Nigeria’s Wellington Jighere has won his and Africa’s first ever world Scrabble title after beating Englishman Lewis Mackay in the final. His win earned him a $10,000 cash prize and can also result in an increased number of slots for Nigerian contestants – currently six- at the next championship.

The competition, held in Perth, Australia, featured over 120 participants and Jighere finished first in a 31-match marathon which spanned four days before gaining victory in the final by winning the first four games in a best of seven series. Jighere’s win has been celebrated as a milestone in Nigeria with president Buhari congratulating the champion.

It was not so smooth sailing for Jighere as he had to contend with other factors asides his opponents. He, alongside the Nigerian contingent, arrived Perth only one day before the event due to visa delays and also had to adjust to a seven hour time difference while dealing with jet lag following the 20-hour trip.
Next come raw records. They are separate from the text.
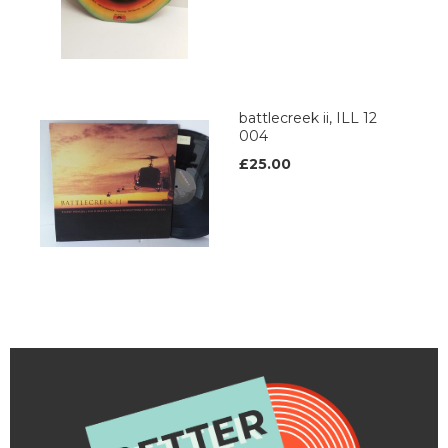
battlecreek ii, ILL 12
004
£25.00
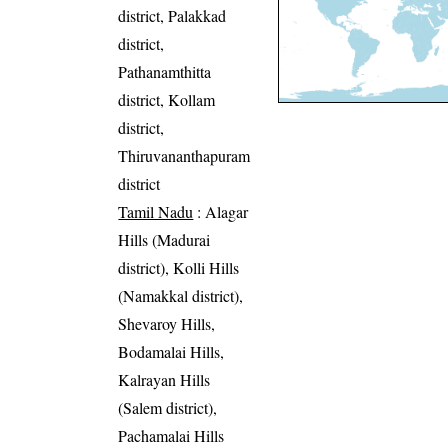
district, Palakkad
district,
Pathanamthitta
district, Kollam
district,
Thiruvananthapuram
district
Tamil Nadu
: Alagar
Hills (Madurai
district), Kolli Hills
(Namakkal district),
Shevaroy Hills,
Bodamalai Hills,
Kalrayan Hills
(Salem district),
Pachamalai Hills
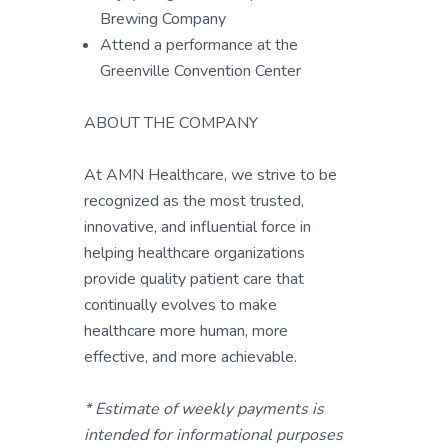
Brewing Company
Attend a performance at the
Greenville Convention Center
ABOUT THE COMPANY
At AMN Healthcare, we strive to be
recognized as the most trusted,
innovative, and influential force in
helping healthcare organizations
provide quality patient care that
continually evolves to make
healthcare more human, more
effective, and more achievable.
* Estimate of weekly payments is
intended for informational purposes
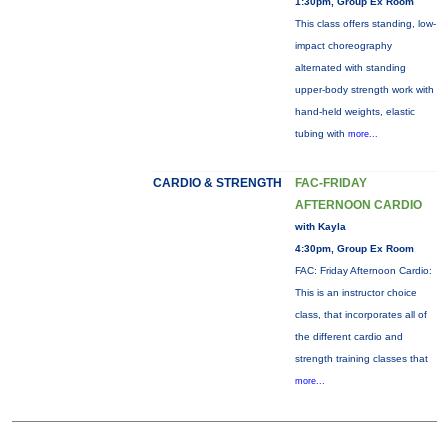
1:30pm, Group Ex Room
This class offers standing, low-
impact choreography
alternated with standing
upper-body strength work with
hand-held weights, elastic
tubing with
more...
CARDIO & STRENGTH
FAC-FRIDAY
AFTERNOON CARDIO
with Kayla
4:30pm, Group Ex Room
FAC: Friday Afternoon Cardio:
This is an instructor choice
class, that incorporates all of
the different cardio and
strength training classes that
more...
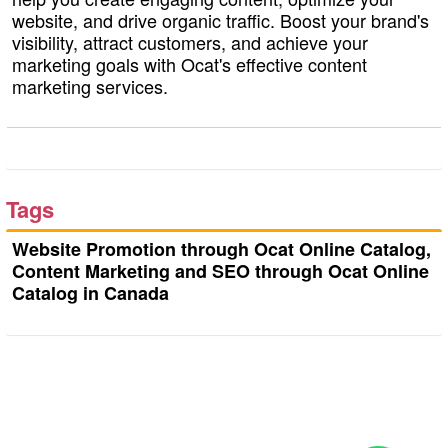
website, and drive organic traffic. Boost your brand's
visibility, attract customers, and achieve your
marketing goals with Ocat's effective content
marketing services.
Tags
Website Promotion through Ocat Online Catalog,
Content Marketing and SEO through Ocat Online
Catalog in Canada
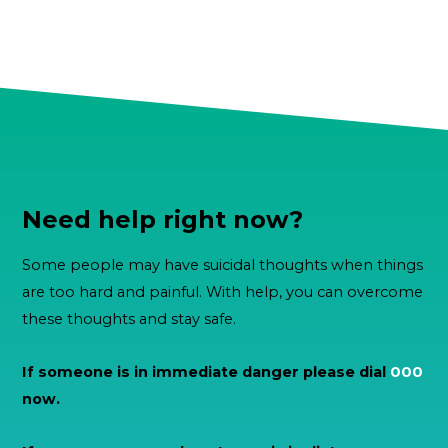
Need help right now?
Some people may have suicidal thoughts when things
are too hard and painful. With help, you can overcome
these thoughts and stay safe.
If someone is in immediate danger please dial
000
now.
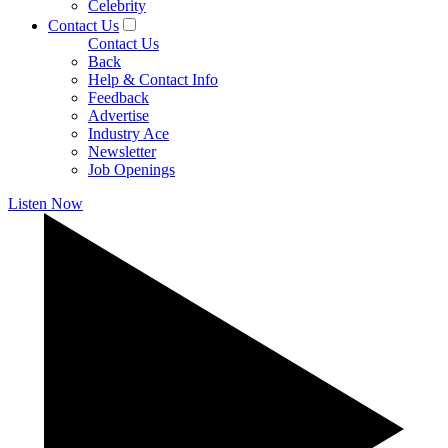
Celebrity
Contact Us
Contact Us
Back
Help & Contact Info
Feedback
Advertise
Industry Ace
Newsletter
Job Openings
Listen Now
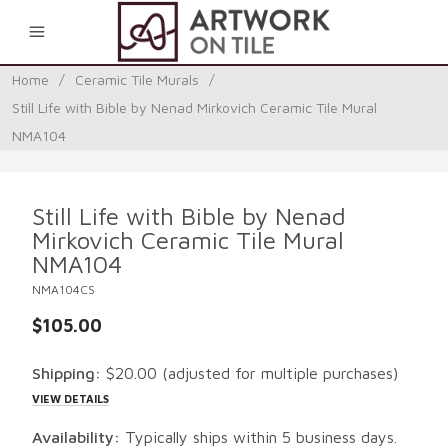
0
Home
/
Ceramic Tile Murals
/
Still Life with Bible by Nenad Mirkovich Ceramic Tile Mural
NMA104
Still Life with Bible by Nenad
Mirkovich Ceramic Tile Mural
NMA104
NMA104CS
$105.00
Shipping:
$20.00
(adjusted for multiple purchases)
VIEW DETAILS
Availability:
Typically ships within 5 business days.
Regardless, the 32 year old won the world title at the third time of asking after finishing third in Mumbai in 2007 and 11th two years later in Malaysia.

Africa does have a bit of history with the event as Kenya, South Africa and Ghana all featured in the first ever championship in 1991 and in total, nine African countries have featured in the championship which was hosted every two years since 1991 and annually since 2013.

Jighere told Guardian Australia he had “undergone fatigue training to mitigate the effects of jetlag, and forgone employment for the past four months to prepare for the championship.”

Combating nerves and fatigue were the main objectives of the new world champion, who had previously played in two other world championships, placing third in Mumbai in 2007 and 11th in Malaysia in 2009. He was sponsored by the Nigerian government to come to Perth and expects a hero’s welcome on his return. He’ll be bringing home a $10,000 cash prize.

“It is the first time that an African has won in these world championships so I have to go and celebrate with them,” Jighere says.